“That’s one of the few things I’ve never been,” he replied. “No; I’m not a doctor. One of these days I’ll tell you all about myself.” He spoke as if our sudden acquaintance would ripen into life-long friendship. “There’s the hotel—the Hôtel Saint-Louis,” he pointed to the sign a little way up the narrow, old-world, cobble-paved street we were entering. “Leave it to me; I’ll see that they treat you properly.”
The car drew up at the doorway. My electric friend leaped out and met the emerging landlady.
“Bonjour, madame. I’ve brought you one of my very good friends, an English gentleman of the most high importance. He will have déjeuner—tout ce qu’il y a de mieux. None of your cabbage-soup and eels and andouilles, but a good omelette, some fresh fish, and a bit of very tender meat. Will that suit you?” he asked, turning to me.
“Excellently,” said I, smiling. “And since you’ve ordered me so charming a déjeuner, perhaps you’ll do me the honour of helping me to eat it?”
“With the very greatest pleasure,” said he, without a second’s hesitation.
We entered the small, stuffy dining-room, where a dingy waiter, with a dingier smile, showed us to a small table by the window. At the long table in the middle of the room sat the half-dozen frequenters of the house, their napkins tucked under their chins, eating in gloomy silence a dreary meal of the kind my new friend had deprecated.
“What shall we drink?” I asked, regarding with some disfavour the thin red and white wines in the decanters.

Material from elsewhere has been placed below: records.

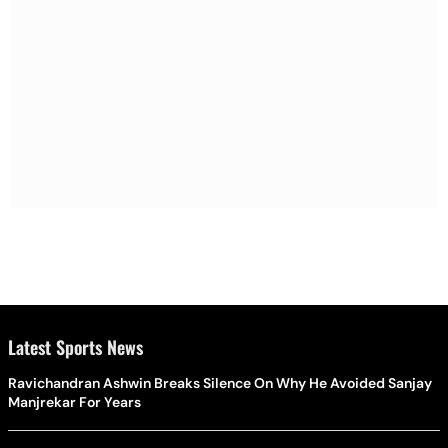
Latest Sports News
Ravichandran Ashwin Breaks Silence On Why He Avoided Sanjay
Manjrekar For Years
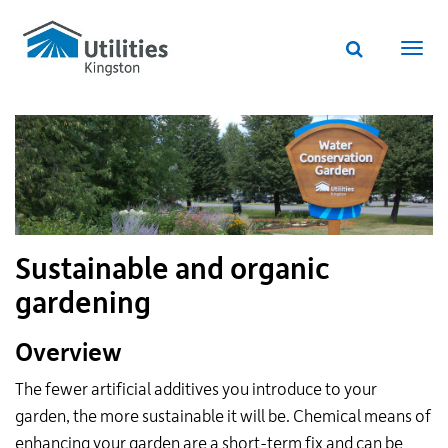
Utilities
Skip
to
Kingston
Website
main
Webs
search
website
content
navi
Sustainable and organic
gardening
Overview
The fewer artificial additives you introduce to your
garden, the more sustainable it will be. Chemical means of
enhancing your garden are a short-term fix and can be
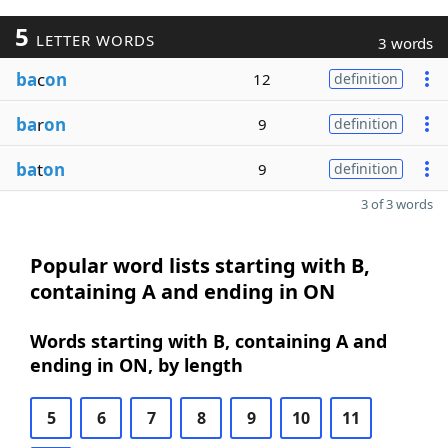
5
LETTER WORDS
3 words
ba
c
on
12
definition
ba
r
on
9
definition
ba
t
on
9
definition
3 of 3 words
Popular word lists starting with B,
containing A and ending in ON
Words starting with B, containing A and
ending in ON, by length
5
6
7
8
9
10
11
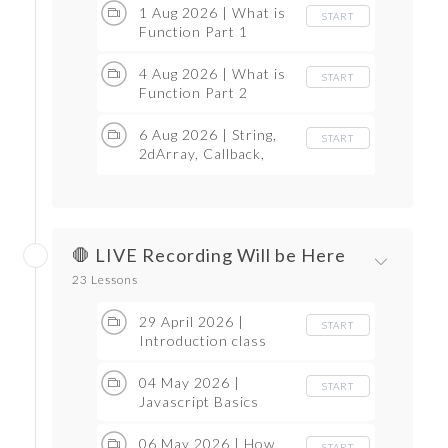
1 Aug 2026 | What is
START
Function Part 1
4 Aug 2026 | What is
START
Function Part 2
6 Aug 2026 | String,
START
2dArray, Callback,
Promise, OOps
🛑 LIVE Recording Will be Here
23 Lessons
29 April 2026 |
START
Introduction class
04 May 2026 |
START
Javascript Basics
06 May 2026 | How
START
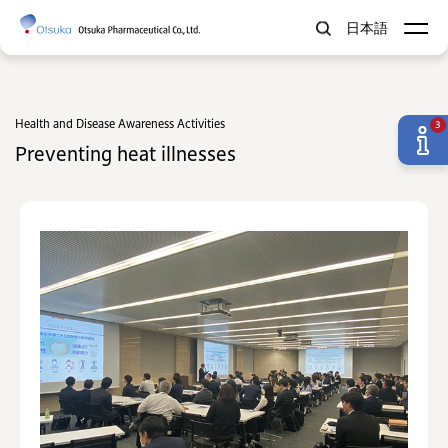
日本語
Health and Disease Awareness Activities
3
Preventing heat illnesses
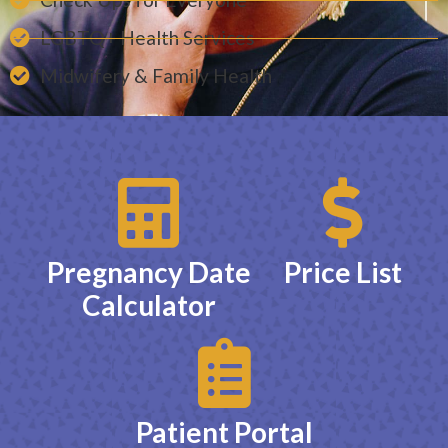
LGBTQ+ Health Services
Midwifery & Family Health
Pregnancy Date
Price List
Calculator
Patient Portal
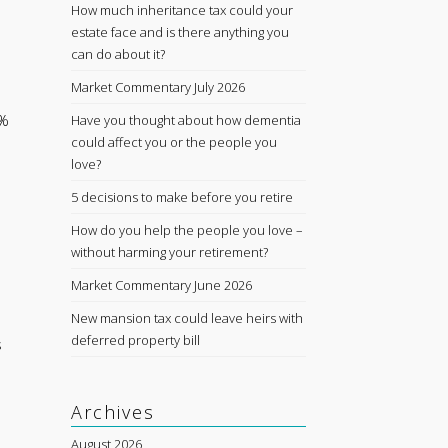
How much inheritance tax could your
estate face and is there anything you
can do about it?
Market Commentary July 2026
1%
Have you thought about how dementia
could affect you or the people you
love?
5 decisions to make before you retire
How do you help the people you love –
without harming your retirement?
Market Commentary June 2026
New mansion tax could leave heirs with
deferred property bill
s
Archives
August 2026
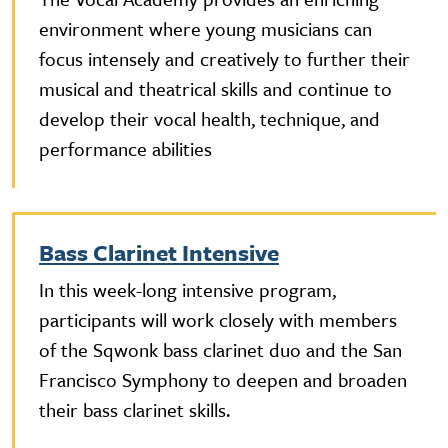
environment where young musicians can
focus intensely and creatively to further their
musical and theatrical skills and continue to
develop their vocal health, technique, and
performance abilities
Bass Clarinet Intensive
In this week-long intensive program,
participants will work closely with members
of the Sqwonk bass clarinet duo and the San
Francisco Symphony to deepen and broaden
their bass clarinet skills.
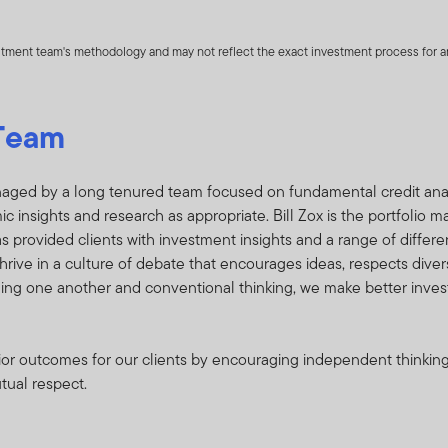
rtfolio performance owned by one or more Funds and any such ad
s) that may not otherwise be publicly disseminated. Such listing of
estment team's methodology and may not reflect the exact investment process for any
information is herein referred to as “Holdings Information”.
 the Holdings Information strictly confidential, regardless of th
Team
gs Information is marked or identified as proprietary or confidenti
te the Holdings Information to any third party and to treat the Ho
etary, and you further acknowledge that the Holdings Information
aged by a long tenured team focused on fundamental credit analys
nds and Fund shareholders. You recognize that adverse conseque
insights and research as appropriate. Bill Zox is the portfolio m
oldings Information is used for inappropriate trading purposes. In
s provided clients with investment insights and a range of differen
hat you make available to FTI all research produced on the Funds
hrive in a culture of debate that encourages ideas, respects diver
ging one another and conventional thinking, we make better inve
l any portfolio securities listed in the Holdings Information on the
erior outcomes for our clients by encouraging independent thinki
ldings Information;
utual respect.
he Funds or knowingly engage in any trading practices that are a
 the Holdings Information; and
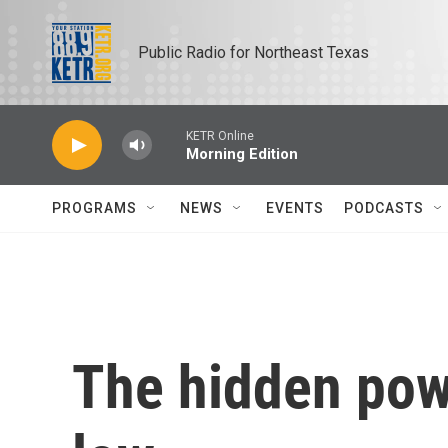
Skip to main content
Public Radio for Northeast Texas
KETR Online
Morning Edition
PROGRAMS
NEWS
EVENTS
PODCASTS
The hidden pow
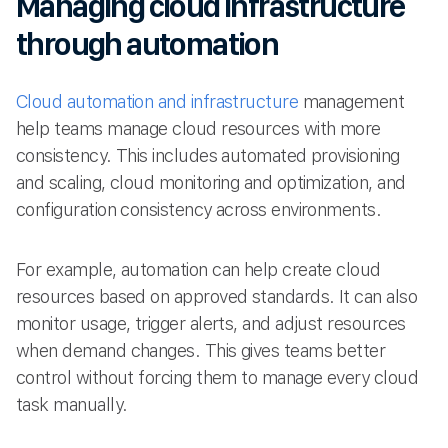
Managing cloud infrastructure
through automation
Cloud automation and infrastructure
management
help teams manage cloud resources with more
consistency. This includes automated provisioning
and scaling, cloud monitoring and optimization, and
configuration consistency across environments.
For example, automation can help create cloud
resources based on approved standards. It can also
monitor usage, trigger alerts, and adjust resources
when demand changes. This gives teams better
control without forcing them to manage every cloud
task manually.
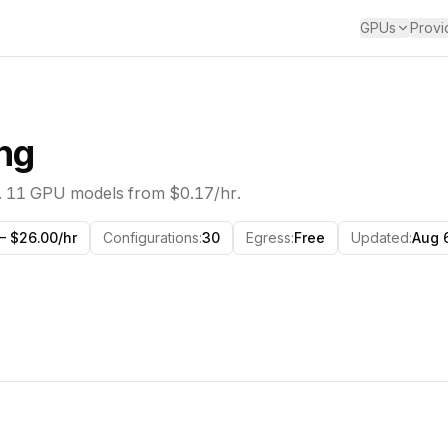
GPUs
Provi
ng
.
11
GPU models from
$0.17/hr
.
— $26.00/hr
Configurations
:
30
Egress
:
Free
Updated
:
Aug 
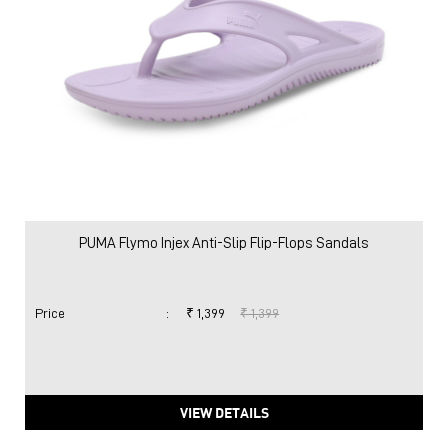
PUMA Flymo Injex Anti-Slip Flip-Flops Sandals
Price
:
₹ 1,399
₹ 1,399
VIEW DETAILS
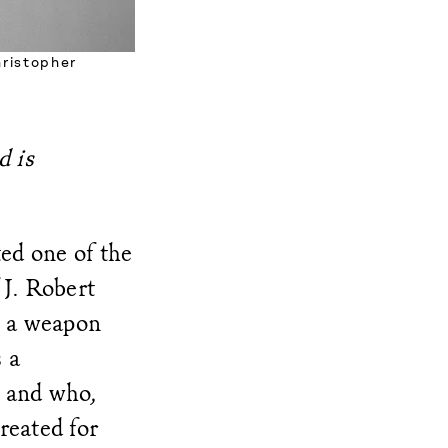
hristopher
d is
ted one of the
 J. Robert
p a weapon
s a
g and who,
created for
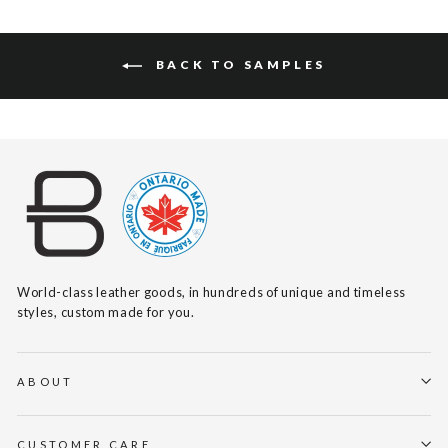
BACK TO SAMPLES
World-class leather goods, in hundreds of unique and timeless
styles, custom made for you.
ABOUT
CUSTOMER CARE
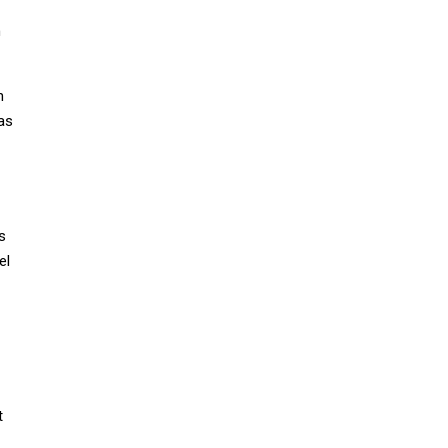
n
h
as
s
el
t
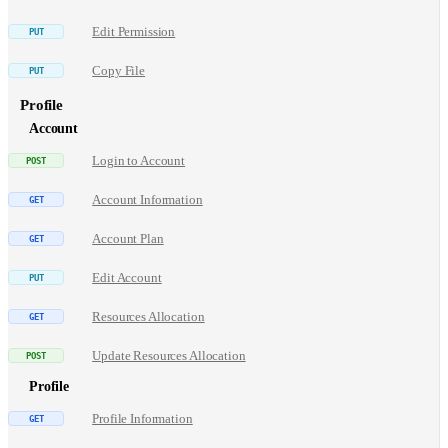
Edit Permission
Copy File
Profile
Account
Login to Account
Account Information
Account Plan
Edit Account
Resources Allocation
Update Resources Allocation
Profile
Profile Information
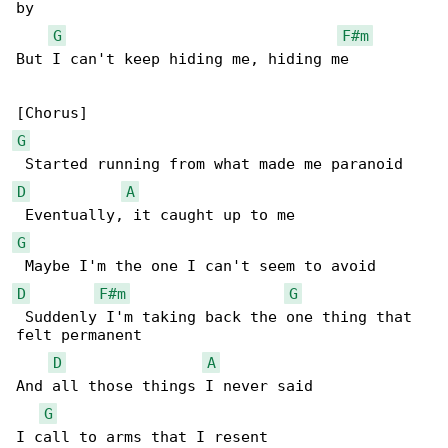
by 

G
F#m
But I can't keep hiding me, hiding me

G
D
A
G
D
F#m
G
 Suddenly I'm taking back the one thing that 

felt permanent

D
A
And all those things I never said

G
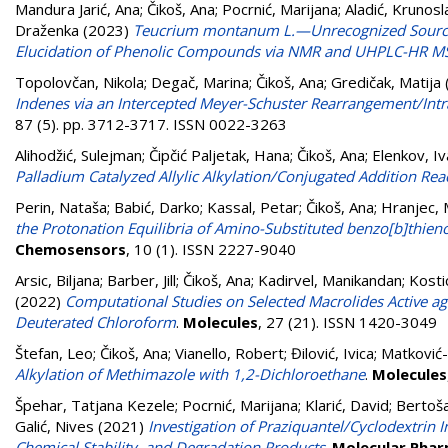
Mandura Jarić, Ana
;
Čikoš, Ana
;
Pocrnić, Marijana
;
Aladić, Krunosl
Draženka
(2023)
Teucrium montanum L.—Unrecognized Source 
Elucidation of Phenolic Compounds via NMR and UHPLC-HR 
Topolovčan, Nikola
;
Degač, Marina
;
Čikoš, Ana
;
Gredičak, Matija
Indenes via an Intercepted Meyer-Schuster Rearrangement/Intra
87 (5). pp. 3712-3717. ISSN 0022-3263
Alihodžić, Sulejman
;
Čipčić Paljetak, Hana
;
Čikoš, Ana
;
Elenkov, Iv
Palladium Catalyzed Allylic Alkylation/Conjugated Addition Rea
Perin, Nataša
;
Babić, Darko
;
Kassal, Petar
;
Čikoš, Ana
;
Hranjec, 
the Protonation Equilibria of Amino-Substituted benzo[b]thien
Chemosensors
, 10 (1). ISSN 2227-9040
Arsic, Biljana
;
Barber, Jill
;
Čikoš, Ana
;
Kadirvel, Manikandan
;
Kostic
(2022)
Computational Studies on Selected Macrolides Active ag
Deuterated Chloroform
.
Molecules
, 27 (21). ISSN 1420-3049
Štefan, Leo
;
Čikoš, Ana
;
Vianello, Robert
;
Đilović, Ivica
;
Matković-
Alkylation of Methimazole with 1,2-Dichloroethane
.
Molecules
Špehar, Tatjana Kezele
;
Pocrnić, Marijana
;
Klarić, David
;
Bertoša
Galić, Nives
(2021)
Investigation of Praziquantel/Cyclodextri
Chemical Stability, and Degradation Products
.
Molecular Phar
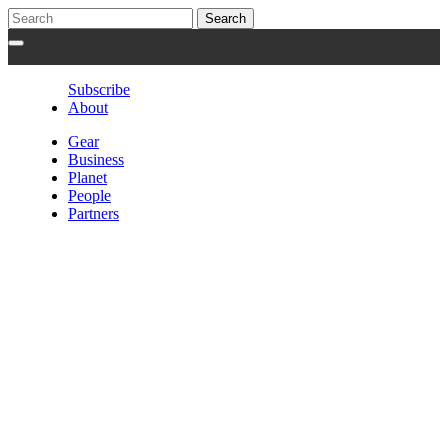
Subscribe
About
Gear
Business
Planet
People
Partners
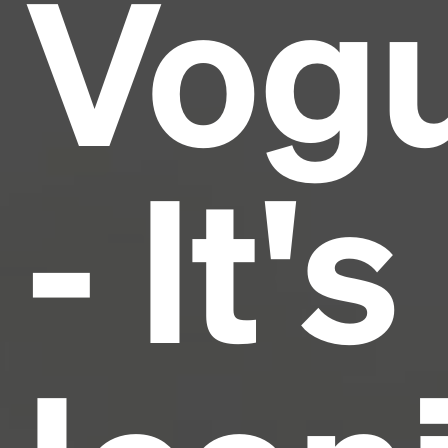
Vog
and typesetting industry.
Lorem Ipsum has been the
industry's standard
dummy text ever since the
1500s, when an unknown printer took a galley of
type and scrambled it to make a type specimen
book. It has survived not only five centuries, but also
the leap into electronic typesetting, remaining
essentially unchanged.
- It's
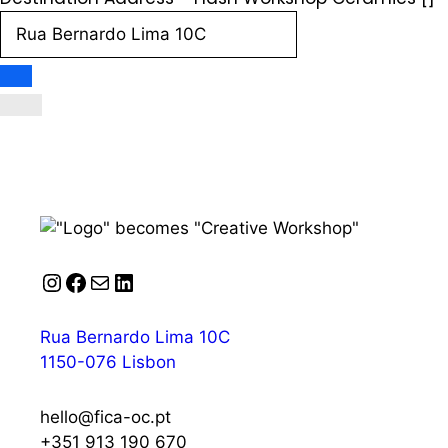
Instagram
Facebook
Mail
LinkedIn
Rua Bernardo Lima 10C
1150-076 Lisbon
hello@fica-oc.pt
+351 913 190 670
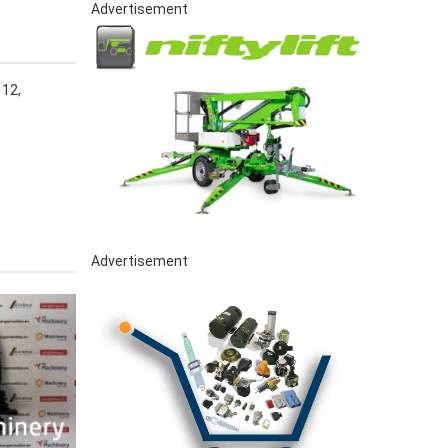
Advertisement
12,
Advertisement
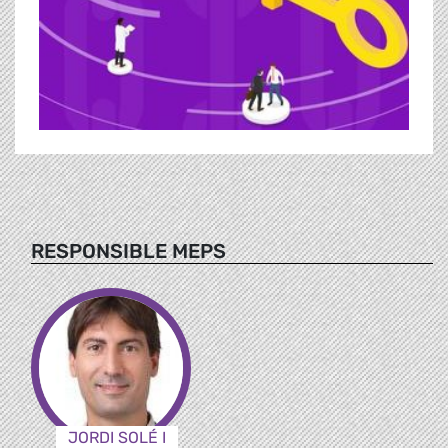
RESPONSIBLE MEPS
JORDI SOLÉ I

“Anything,” said he, “but this piquette du pays. It tastes like a mixture of sea-water and vinegar. It produces the look of patient suffering that you see on those gentlemen’s faces. You, who are not used to it, had better not venture. It would excoriate your throat. It would dislocate your pancreas. It would play the very devil with you. Adolphe”—he beckoned the waiter—“there’s a little white wine of the Côtes du Rhone——” He glanced at me.
“I’m in your hands,” said I.
As far as eating and drinking went I could not have been in better. Nor could anyone desire a more entertaining chance companion of travel. That he had thrust himself upon me in the most brazen manner and taken complete possession of me there could be no doubt. But it had all been done in the most irresistibly charming manner in the world. One entirely forgot the impudence of the fellow. I have since discovered that he did not lay himself out to be agreeable. The flow of talk and anecdote, the bright laughter that lit up a little joke, making it appear a very brilliant joke indeed, were all spontaneous. He was a man, too, of some cultivation. He knew France thoroughly, England pretty well; he had a discriminating taste in architecture, and waxed poetical over the beauties of Nature.